I'm going through tutorials on formatstring vulnerabilities to learn how to code more securely. The program I've written so far is as follows:

#include <stdio.h>
#include <string.h>
#include <stdlib.h>

int main(int argc, char *argv[]) {
    char text[100];
    strcpy(text, argv[1]);

    printf(text);
}

I'm running it like this:

>>> ./foo $(ruby -e 'print "AAAA" + "%08x."*9 + "%x"')
AAAAffe466f4.00000001.f763b1c9.ffe458df.ffe458de.00000000.ffe459c4.ffe45964.00000000.41414141

I can see the "41414141" at the end, which is the AAAA at the beginning of the string. However, when I use "%s" instead like so:

>>> ./foo $(ruby -e 'print "AAAA" + "%08x."*9 + "%s"')

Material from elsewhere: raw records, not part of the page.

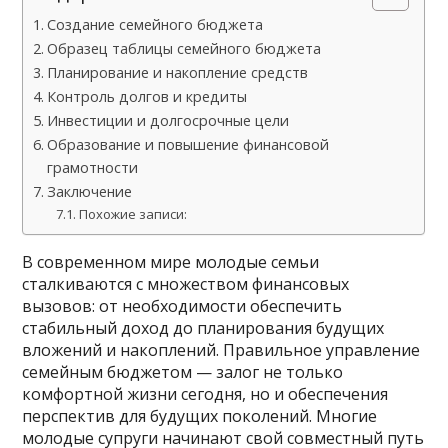
Создание семейного бюджета
Образец таблицы семейного бюджета
Планирование и накопление средств
Контроль долгов и кредиты
Инвестиции и долгосрочные цели
Образование и повышение финансовой
грамотности
Заключение
Похожие записи:
В современном мире молодые семьи
сталкиваются с множеством финансовых
вызовов: от необходимости обеспечить
стабильный доход до планирования будущих
вложений и накоплений. Правильное управление
семейным бюджетом — залог не только
комфортной жизни сегодня, но и обеспечения
перспектив для будущих поколений. Многие
молодые супруги начинают свой совместный путь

I get a segfault. Can anyone point me in the right direction?

Was it helpful?

Solution

The thing is that at this point, you reach raw AAAA on the stack; however, the %s specifier expects a pointer to a string, i.e. the address of your AAAA, instead. There is no format string specifier for what you want to do as in the normal course of execution you wouldn't have a string pasted directly as printf()'s parameter; one idea would be %c%c%c%c to at least print the data as characters instead of hex values, but that will not work either as the smallest size of a parameter in C is an int and even the %c specifier works with int-sized parameter memory region.

OTHER TIPS

It's generally undefined behaviour to use printf on a dynamic string, since you can't guarantee that the string isn't free of format specifiers. The correct thing is to say,

printf("%s", text);

or just

puts(text);

Now, that said, your first example comes down to printf("%x%x");. This is of course UB, but the two %x specifiers just make you read a bounded amount off the stack (two words), which will print garbage, but only a finite amount.

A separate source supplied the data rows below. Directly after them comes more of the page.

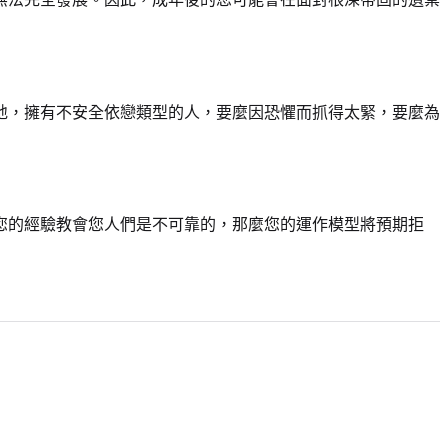
地，擁有不安全依戀類型的人，要麼因恐懼而抓得太緊，要麼為
您的經驗教會您人們是不可靠的，那麼您的運作模型將預期拒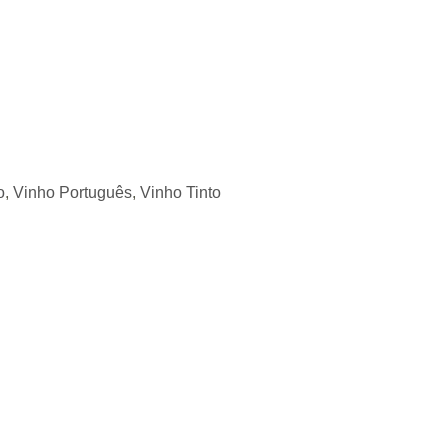
o
,
Vinho Português
,
Vinho Tinto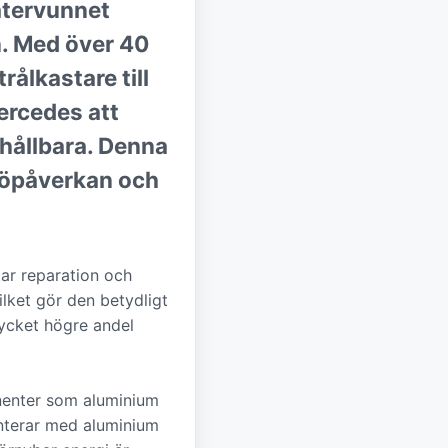
återvunnet
n. Med över 40
ålkastare till
ercedes att
 hållbara. Denna
ljöpåverkan och
ar reparation och
ilket gör den betydligt
mycket högre andel
ponenter som aluminium
nterar med aluminium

On the other hand, when you say printf("%s"), the function expects a pointer to a null-terminated sequence of bytes in a memory region which you do not control! Essentially, the function will read one word off the stack, pretend it is a pointer, and read the memory pointed to by that value -- which will almost certainly cause a segmentation fault, since you aren't allowed to access most memory addresses by default. And even if the address points into memory you're allowed to access, there's no reason there should be a zero byte coming up soon, and so you may well just run off the page and into illegal memory.

In test you have at the end %s. printf expects a char-pointer when it encounters a %s but you don't provide any --> segfault. Use puts instead or printf("%s", test);

$ ruby -e 'print "AAAA" + "%08x."*9 + "%x"'
AAAA%08x.%08x.%08x.%08x.%08x.%08x.%08x.%08x.%08x.%x

$ ruby -e 'print "AAAA" + "%08x."*9 + "%s"'
AAAA%08x.%08x.%08x.%08x.%08x.%08x.%08x.%08x.%08x.%s

Both strings are invalid for printf because you are not passing the arguments required.